Delivered as the Huizinga Lecture at the University of Leiden in 1991.

on this noun's definition is, therefore, unthinkable and, come to think of it, unnecessary. It is always used loosely as an antonym to the present and is defined by the context of discourse. Given my age as well as my metier, I should be interested in those antonyms, in each one of them. At my age and in my line of work, the less palpable a notion, the more absorbing it is.

If we have anything in common with antiquity, it is the prospect of nonbeing. This alone can engender the study of history, as perhaps it did, because what history is all about is absence, and absence is always recognizable—much more so than presence. Which is to say that our interest in history, normally billed as the quest for a common denominator, for the origins of our ethics, is, in the first place, an eschato- logical, and therefore anthropomorphic, and therefore nar­cissistic, affair. This is proved by all sorts of revisionist quarrels and bickerings that abound in this field, thus re­calling a model arguing with an artist over her depiction— or a bunch of artists in front of an empty canvas.

Further proof of this is our predilection for reading— and the historians' for producing—the lives of Caesars, pha­raohs, satraps, kings, and queens. These have nothing to do with the common denominator, and often not much with ethics either. We go in for this sort of reading because of the central position that we believe we occupy in our own reality, because of the illusion of the individual's paramount consequence. To that one must add that, like biographies, those lives are, stylistically speaking, the last bastions of realism, since in this genre stream-of-consciousness and other avant-garde hopscotch techniques won't do.

The net result is the expression of uncertainty that be­devils every portrait of history. That's what the model fights over with the artist, or the artists among themselves. For the model—let us call her Clio—may think herself, or her agents, more resolute and clear-cut than the way historians paint her. Yet one can understand historians projecting their own ambiguities and subtleties upon their subject: in the light—or rather, the dark—of what awaits them, they don't wish to seem like simpletons.
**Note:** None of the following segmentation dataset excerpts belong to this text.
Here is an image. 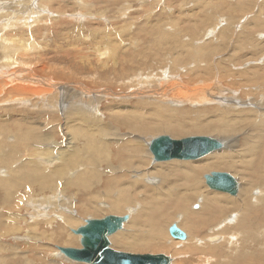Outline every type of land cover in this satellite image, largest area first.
<instances>
[{
    "label": "rangeland",
    "instance_id": "1",
    "mask_svg": "<svg viewBox=\"0 0 264 264\" xmlns=\"http://www.w3.org/2000/svg\"><path fill=\"white\" fill-rule=\"evenodd\" d=\"M3 38L13 42L10 49L20 50L17 55L12 49L5 52ZM24 46L30 48L24 51ZM8 55L19 63L3 71L13 73L23 89L8 94L11 87L0 86V119L6 120L4 129L0 127V213L20 219L17 233L2 238L16 249L0 251L3 264H84L70 261L57 249L81 247L80 236L71 230L89 218L128 214L124 229L110 238L116 250L165 254L172 264H200L201 258L206 264L262 259L264 0H0L3 67ZM148 78V84H140ZM166 78L173 84L169 89L175 87L171 91L177 101L139 94L159 89L153 82ZM40 87L51 91L46 94ZM37 88L42 92L31 94ZM218 88L246 104L230 107L213 101L209 91ZM200 97L208 101L199 104ZM84 120L93 123L89 131ZM103 123L108 133L101 130ZM136 123L150 132L135 131ZM163 123L172 130H165ZM68 124L75 125L73 133L79 131L83 152L74 168L59 169L62 174L50 185L39 182L32 176L36 168L52 173L62 166L71 137ZM162 135L211 136L226 146L199 160L154 163L148 145ZM225 159L229 166H214ZM163 164L202 165L196 178L199 194L192 199L196 194L186 192L191 186L181 180L183 173L173 175L174 185L166 192L164 175L150 176L152 168L161 172ZM82 168L87 174L77 184L74 179ZM216 171L230 173L240 187L248 184V197L259 196L251 202L253 207L224 206L218 196L234 200L241 191L231 196L210 189L204 176ZM6 177L15 181L6 185ZM207 196L215 199L213 209ZM66 218L72 224L65 223ZM175 223L191 237L189 243L170 236L168 228ZM138 237H149L152 246L123 243Z\"/></svg>",
    "mask_w": 264,
    "mask_h": 264
},
{
    "label": "bare ground",
    "instance_id": "2",
    "mask_svg": "<svg viewBox=\"0 0 264 264\" xmlns=\"http://www.w3.org/2000/svg\"><path fill=\"white\" fill-rule=\"evenodd\" d=\"M21 5V4H20ZM21 22V21H20ZM2 43L3 44H1L2 45V48H4V50L5 49H10V46L11 45H13V42H11L10 40H8V39H5V38H3L2 40ZM31 43V42H30ZM16 45V44H15ZM28 46H31V45H28ZM18 48V47H17ZM25 48H30V47H27V46H24V51H25ZM12 49V52L14 53L15 51H14V47H12L11 48ZM10 49V50H11ZM19 49V48H18ZM22 49V50H23ZM27 50V49H26ZM20 51V50H19ZM18 51V52H19ZM29 51V50H28ZM5 52H8V50H5ZM18 52H15L16 53V55H17V53ZM9 53V52H8ZM14 53V54H15ZM18 61V60H17ZM17 61H15L14 59H13V56H12V58H11V56L10 55H8L7 57H6V59H5V65L6 66H2V65H0V70H2V72H0V86L2 85V87H7V86H9V87H11V88H9V90H8V94H12V93H16V92H21L22 91V89H23V87L22 86H19V84L18 83H20V82H18L17 84H16V80H15V78H16V76L14 75V76H12L13 75V73H12V75H9V74H7V73H5L3 70H7L8 68H11L12 67V65L14 66V67H16V64H18L19 63V61L17 62ZM17 62V63H16ZM10 63H12V65L11 66H8L7 67V65L8 64H10ZM4 65V64H3ZM25 65V64H24ZM19 66H20V64H19ZM21 67V66H20ZM17 68V67H16ZM12 69V68H11ZM20 69V68H19ZM25 69V68H24ZM9 70V69H8ZM17 70V69H16ZM21 71V70H20ZM10 72V71H9ZM22 72H23V70H22ZM16 74H19V73H17L16 72ZM23 74H24V72H23ZM31 74V73H30ZM33 74V73H32ZM27 75V74H26ZM24 76V75H23ZM167 76V75H166ZM20 77V76H19ZM30 77H32V76H30ZM178 77V76H177ZM177 77H175V78H177ZM25 78V77H24ZM38 78V77H37ZM19 79V78H18ZM26 79H28L27 77H26ZM149 79V78H148ZM144 80L145 82H141L140 84L141 85H146V84H148L151 80L149 79V80ZM170 79V78H169ZM174 79V78H173ZM16 82H15V81ZM29 80V79H28ZM31 80H33V78L31 79ZM39 80V79H38ZM142 80V79H141ZM158 80V79H157ZM172 80V79H171ZM36 80H34V82H35ZM41 81V78H40V80L38 81V82H40ZM175 81V80H174ZM37 82V81H36ZM153 82V81H152ZM176 82H178V81H176ZM46 83H48V85H50L51 86V83L50 82H46ZM167 83H168V86H166L167 85ZM153 84H154V86H156L157 88H159V89H157V90H159L158 92H155V91H157V90H152V92L151 91H148V90H146L147 92H141L140 91V93L139 94H141V95H143V94H145V93H151L152 94V96H156V97H158L159 95L160 96H165L166 98H167V96H168V98H171V99H173L174 101H177L178 99H176V93H174V96H173V90L172 89H174V88H172V89H169L171 86H173V84L171 83V81L170 80H168V78H166V79H159V82L158 83H155V82H153ZM152 85V84H151ZM179 85L180 84H178L177 83V85H175V86H177V87H179ZM39 86V85H38ZM153 86V87H154ZM28 87V86H27ZM31 87V86H30ZM29 87V88H30ZM41 87H43V86H41ZM40 87V88H41ZM147 87H148V85H147ZM31 88H33V87H31ZM39 88V87H38ZM37 88V89H38ZM44 88V87H43ZM43 88H41V90L43 89ZM155 88V87H154ZM37 89L35 90V91H32L31 89L30 90H28V89H26V90H28V92L29 93H31V91H32V93L31 94H34V95H38V94H40L42 91H39L40 89H38V91H37ZM47 90H44L43 89V92L44 93H46V94H49V90L51 91V87L48 89V88H46ZM169 89V90H168ZM201 89V88H200ZM172 90V91H171ZM197 90H199V89H197ZM203 90V89H202ZM143 91V90H142ZM171 91V92H170ZM196 90H194V92H195ZM25 92V90H23V93ZM198 92V91H197ZM210 92V95H211V97H212V100L213 101H215V100H217L218 101V103L220 104V102L222 101V104H229L228 106H230V107H233L232 105H236V106H238V105H243V104H246V103H239V99L240 98H238V96H233V95H230V92H228V91H226V90H222L221 88H218L217 90H216V92H214V91H212V89L209 91ZM51 93V92H50ZM143 93V94H142ZM24 94H26V92L24 93ZM150 94V95H151ZM234 94V93H233ZM43 95V94H42ZM213 95H217V96H213ZM236 95V94H235ZM140 96V95H139ZM15 97V96H14ZM239 97H240V95H239ZM21 98V97H20ZM19 98V99H20ZM164 98V97H163ZM179 98V97H178ZM192 98V97H191ZM209 98V97H208ZM219 100H218V99ZM190 99V98H189ZM210 100V99H209ZM241 100V99H240ZM187 101H189V100H187ZM197 102H198V99L196 100ZM208 100L206 99V98H199V104H201V103H205V102H207ZM196 102V103H197ZM171 103V102H170ZM190 104H191V102H189ZM214 103V102H213ZM217 103V102H216ZM262 103V102H261ZM193 104V103H192ZM194 104H195V102H194ZM238 104V105H237ZM96 107V106H95ZM262 107V106H261ZM258 108V107H257ZM229 110V109H228ZM89 114V113H88ZM92 115V114H91ZM219 115H221V116H223L224 117V115H222V114H219ZM226 115V114H225ZM97 119V118H96ZM92 120V119H91ZM91 120L89 121V122H87V120H84L83 122H86V123H88V127H89V129H88V131L91 129V128H93L89 123H92L91 122ZM93 120H95V118H93ZM264 120V119H263ZM13 121H15V119L13 120ZM104 121V120H103ZM5 122V123H4ZM93 124V123H92ZM139 124V123H138ZM144 124V123H143ZM5 125H6V120H1L0 119V127H2L3 129H4V127H5ZM161 125V124H160ZM68 126V128H69V131L68 132H70L69 134H70V136L71 137H69V142H68V144H69V146H67L68 147V152L63 156V158H62V162L63 163H61V167L60 168H58L56 171H54V172H49V173H45V172H42L41 171V167L40 166H38V167H40V168H36V170L37 171H33L32 173V176H33V178L35 179V178H39L40 179V181L39 182H43V183H47V185H50L52 182V180L55 178V177H59L62 173H60V171H59V169H64L65 168V166H69L70 168L69 169H72V168H74L73 166H74V164H75V161H76V159H77V157L78 156H80L81 155V153L83 152V145L81 146L80 144H79V139H78V137H77V134L76 133H79V131H76L75 133H73V131L72 130H74V128H75V125L73 124H68L67 125ZM146 126V125H145ZM227 127H228V125H226ZM79 127H80V125H79ZM203 127V126H202ZM202 127H199V129H201ZM140 128H141V126H140ZM163 128H165V130H172V128L170 127V126H168V125H165L164 126V123H163ZM171 128V129H170ZM263 128V127H262ZM261 128V129H262ZM76 129H77V127H76ZM78 129H84V128H82V127H80V128H78ZM109 129V127L108 126H105L104 125V123L103 124H101V130L103 131V132H106V133H108V130ZM134 129H135V131H137V132H141V133H143V134H147V133H149L150 132V129H148V128H143V129H139L138 128V125H137V123H136V127L134 126ZM192 129V128H191ZM158 130H164V129H158ZM174 130V129H173ZM177 130V129H176ZM179 131L180 130H183V129H178ZM204 130H207V129H204ZM258 130V129H257ZM85 131V130H84ZM92 131V130H91ZM202 131H203V128H202ZM221 131H223V130H221ZM224 131H225V129H224ZM81 132V131H80ZM90 133V132H89ZM95 133V132H94ZM27 134V133H26ZM86 134H88V132L86 133ZM112 134H114V132L113 133H111V134H108V135H112ZM92 135V134H91ZM13 136V135H12ZM113 136V135H112ZM14 137V136H13ZM12 138V137H11ZM259 138V137H258ZM137 139V138H136ZM15 140V139H14ZM259 140V139H258ZM10 141V140H9ZM91 141V140H90ZM103 141H104V147H107L108 146V140L106 141V140H104L103 139ZM221 141V140H220ZM223 144H224V148H225V143L223 142V141H221ZM85 143V142H84ZM83 143V144H84ZM2 144L3 143H1V145H0V150L2 149ZM261 144V143H260ZM89 145V144H88ZM230 145V144H229ZM150 146V143H149V145H148V147ZM66 147V148H67ZM102 147V146H101ZM223 148V149H224ZM257 148V147H256ZM261 148V147H260ZM69 149H71V150H69ZM223 149H221L220 151H222ZM63 150V149H62ZM85 150H87L86 148H85ZM91 150V149H90ZM149 150V149H148ZM100 151V150H99ZM141 151V150H140ZM101 152V151H100ZM85 153H87V152H85ZM94 153H96V152H94ZM98 153V152H97ZM149 153H151L150 151H149ZM61 154V153H60ZM88 155V154H87ZM96 155V154H95ZM151 156H152V158H153V155H152V153L150 154ZM211 155V154H210ZM93 156V155H92ZM150 156V157H151ZM209 156V155H208ZM207 157V156H206ZM1 158H2V155H1V152H0V160H1ZM205 158V157H204ZM79 159V158H78ZM201 159H203V158H201ZM32 160V159H31ZM199 160V159H198ZM88 161V160H87ZM175 161V160H174ZM89 162V161H88ZM167 162H169V161H167ZM216 162V161H215ZM228 162H230V160L229 159H225V161L223 162V161H220V162H218V163H216L217 165H214V166H217V167H227V166H229V164H228ZM231 162H232V160H231ZM31 163H33L32 161H31ZM136 163V162H135ZM135 163H133L132 165L133 166H135ZM154 163H157V162H154ZM163 163H165V162H163ZM194 163V162H193ZM210 163V162H209ZM212 163V162H211ZM179 164V163H178ZM173 165V164H166V165H164L163 164V166L162 167H160L159 169H160V171L161 172H155L156 171V168H152L151 170H150V176L153 174V173H155V174H161V175H164V179H163V181H162V186L163 187H166V192H168V193H170V185H174L171 181L173 180L172 178L174 177L173 175H176L177 173H183V174H181V176H183L184 178H181V180L184 182V183H186L187 185H188V187H190L191 186V190H189L190 188H188L187 190H186V192L188 191V192H192L193 194H196L194 197H192V199H194L198 194H199V190H200V187L198 186V184L196 183V178L197 177H199V176H201L200 175V173H201V166L202 165H200V166H198V167H191V166H185V165ZM25 165V164H24ZM32 165V164H31ZM34 165V164H33ZM32 165V166H33ZM188 165V164H187ZM27 166V165H26ZM207 166H211V165H209V164H207ZM212 166H213V164H212ZM87 167V166H86ZM110 167V166H109ZM57 168V167H56ZM204 168V167H203ZM20 169V168H19ZM29 169V168H28ZM31 169V168H30ZM55 169V168H54ZM83 169V168H82ZM88 171H89V169L88 168H86ZM44 171V170H43ZM71 171V170H70ZM80 171V173H79V175L78 176H76L75 177V179H74V182L75 183H81V182H83V180H84V178H83V173H85V174H87L86 173V171L83 169V170H79ZM78 171V172H79ZM82 171V172H81ZM153 171V172H152ZM6 172V171H5ZM67 172H68V170H67ZM40 173H45V175H40ZM168 173H171L170 175L168 174ZM5 174V173H4ZM27 174V173H26ZM166 174L168 175V176H166ZM12 175V174H11ZM65 175V174H64ZM172 175V176H171ZM148 176V175H147ZM149 177V176H148ZM153 177H154V175H153ZM178 177V176H177ZM52 178V179H51ZM162 178H163V176H162ZM170 178H171V180H170ZM149 179V181H150V179H151V181H152V177H150V178H148ZM5 180L6 181H4L5 182V184L7 185L9 182H14L15 180H13V181H11V179H10V177H6L5 178ZM180 180V179H179ZM137 181V180H136ZM154 181V180H153ZM176 181V180H175ZM116 182V181H115ZM136 183V182H135ZM171 183V184H170ZM4 184V185H5ZM115 184V183H114ZM130 184V183H129ZM165 184H167V185H165ZM169 184V185H168ZM178 185V184H177ZM248 184H245V186H241L240 187V194L237 196V198L236 199H234V200H231V199H226V198H223V197H220V196H218L217 198L218 199H220V202L222 203V204H224V206H228V207H232V208H239V206H241V207H244V209H250L251 207H253L252 206V204H251V202H254V200H256L259 196H255V197H257V198H254L253 200L252 199H250L249 197H248V195H247V193H250V192H248V190H250V189H248V186H247ZM135 186V185H134ZM140 187H141V185H139ZM176 186V185H175ZM178 186H180V185H178ZM0 187H2L1 185H0ZM117 187V186H116ZM139 187V188H140ZM144 187V186H143ZM143 187H141V188H143ZM184 187V186H183ZM252 187V186H251ZM176 188H177V186H176ZM180 188V187H179ZM178 189V188H177ZM3 190V189H2ZM174 191V190H173ZM184 191V190H183ZM164 192V191H163ZM172 193V192H171ZM121 194H122V192H121ZM178 194H179V192H178ZM178 194L177 193H175V194H173L172 193V195L173 196H178ZM252 194V193H251ZM181 195V194H180ZM182 195H183V193H182ZM187 195V194H186ZM254 195V194H253ZM161 196H162V194L160 195V198H161ZM184 196V195H183ZM155 197V196H154ZM162 197H164V195L162 196ZM167 198H168V200L170 199V198H172L171 196H166ZM225 197V196H224ZM180 198V197H179ZM229 198V197H228ZM8 200H10L11 198L9 197V198H7ZM175 199V198H174ZM173 199V200H174ZM172 200V199H171ZM206 200H208V201H210L211 202V206H210V208L209 209H213L215 206H216V204H215V199L213 198V197H206ZM48 201H51V200H49L48 199ZM55 201V200H54ZM4 203L6 204V203H8L7 202V200H5L4 201ZM239 203H241L240 205H239ZM6 205H8V204H6ZM6 205H4L5 207H6ZM42 205V204H41ZM49 205H51V202L49 203ZM49 205H47L48 207H49ZM239 205V206H238ZM46 205H44L43 207H45ZM51 207V206H50ZM200 207H201V205H200ZM37 208H39V209H41L42 207L41 206H37ZM194 209H199V206L198 205H196L195 207H194ZM240 209V208H239ZM50 210H51V208L48 210V214H49V212H50ZM39 211H41V210H39ZM3 213V212H2ZM0 213V251L1 250H3V249H9V250H12L13 252H15L16 251V249L15 248H13L14 246H12V245H10V244H8V243H3V241H2V238L3 237H6L7 235L9 236V234H13V233H17V231H18V226H17V222L19 221V219H20V217H18V216H16L15 214H12V213ZM246 213H248V212H246ZM245 213V214H246ZM241 214V213H240ZM109 216V215H108ZM238 216V215H237ZM246 216V215H245ZM5 217V218H4ZM68 217V216H67ZM106 217V216H105ZM189 217H191V216H189ZM19 218V219H18ZM104 218V217H103ZM89 219H91V218H89ZM253 219V218H252ZM87 220V219H86ZM65 223H69V224H72V222H71V219L70 218H66L65 220ZM263 222V221H262ZM224 223H226V222H224ZM228 223V222H227ZM78 228V227H77ZM76 228V229H77ZM222 228V227H221ZM169 229V228H168ZM35 231H37V229H35ZM72 231V230H71ZM39 232V231H38ZM118 233V232H117ZM116 233V234H117ZM29 234V233H28ZM34 235H38V234H33V237H34ZM115 235V234H114ZM188 235V234H187ZM112 237V236H111ZM231 237H233V236H231ZM217 239H219V238H211L209 241H213V242H216L215 240H217ZM235 239V238H234ZM188 240V241H187ZM190 240H192L191 239V237H190V239H188V237H187V239L185 240V241H181V243L182 242H185V243H183V244H186V243H189L190 242ZM135 241H137V242H135ZM123 243H125L126 245H130V246H132V247H142V246H147V245H151L152 246V241L150 240V238L149 237H138L137 239H135V240H133V241H125V242H123ZM137 243V244H136ZM205 243V242H204ZM203 243V244H204ZM231 243V242H230ZM135 244H136V246H135ZM202 245V244H201ZM203 246V245H202ZM201 246V247H202ZM205 246V245H204ZM16 248H18V247H16ZM205 249V248H204ZM59 251V250H58ZM59 253H60V251H59ZM60 255H61V253H60ZM252 256H254V255H252ZM261 258L262 259H259V258H256V259H254L253 258V260H249L250 261V264H253V262L255 261V260H257L258 261V263L260 262V261H262V262H264V255L263 256H261ZM201 261H200V264H206V262H205V260L206 259H200ZM5 261V259H1L0 260V264H3V262Z\"/></svg>",
    "mask_w": 264,
    "mask_h": 264
},
{
    "label": "water",
    "instance_id": "3",
    "mask_svg": "<svg viewBox=\"0 0 264 264\" xmlns=\"http://www.w3.org/2000/svg\"><path fill=\"white\" fill-rule=\"evenodd\" d=\"M224 144L211 136H191L173 139L167 135L153 139L149 151L153 162L171 160H198L209 154L220 151ZM206 185L215 191L236 196L239 193V181L227 172H212L204 176ZM130 215H109L104 218H91L85 225L73 229L80 236V248L61 247L57 249L61 255L70 261L84 264H172L173 259L165 254H140L114 249L110 238L124 229ZM170 236L179 241H185L187 233L177 223L169 228Z\"/></svg>",
    "mask_w": 264,
    "mask_h": 264
}]
</instances>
Generally known for their longevity, historians, by showing scruple and doubt, turn their discipline into a kind of insurance policy.

Whether he realizes it or not, the historian's predica­ment is to be transfixed between two voids: of the past that he ponders and of the future for whose sake he ostensibly does this. For him, the notion of nonbeing gets doubled. Perhaps the voids even overlap. Unable to handle both, he strives to animate the former, since by definition the past, as a source of personal terror, is more controllable than the future.

His opposite number, then, should be the religious mys­tic or the theologian. Admittedly, the structuring of the af­terlife involves a greater degree of rigidity than that of the pre-life. What makes up for this difference, however, is their respective quests for causality, the common denominator, and the ethical consequences for the present—so much so that in a society in which the authority of the church is in decline, and the authority of philosophy and the state are negligible or nonexistent, it falls precisely to history to take care of ethical matters.

In the end, of course, the choice that one's eschato- logical proclivity makes between history and religion is determined by temperament. Yet regardless of the com­mandments of one's bile, or whether one is retrospective, introspective, or prospective by nature, the inalienable as­pect of either pursuit is the anxiety of its validity. In this respect, the fondness of all creeds for citing their pedigree and their general reliance on historical sources is particularly worth noting. For when it comes to the burden of proof, history, unlike religion, has nobody to turn to but itself.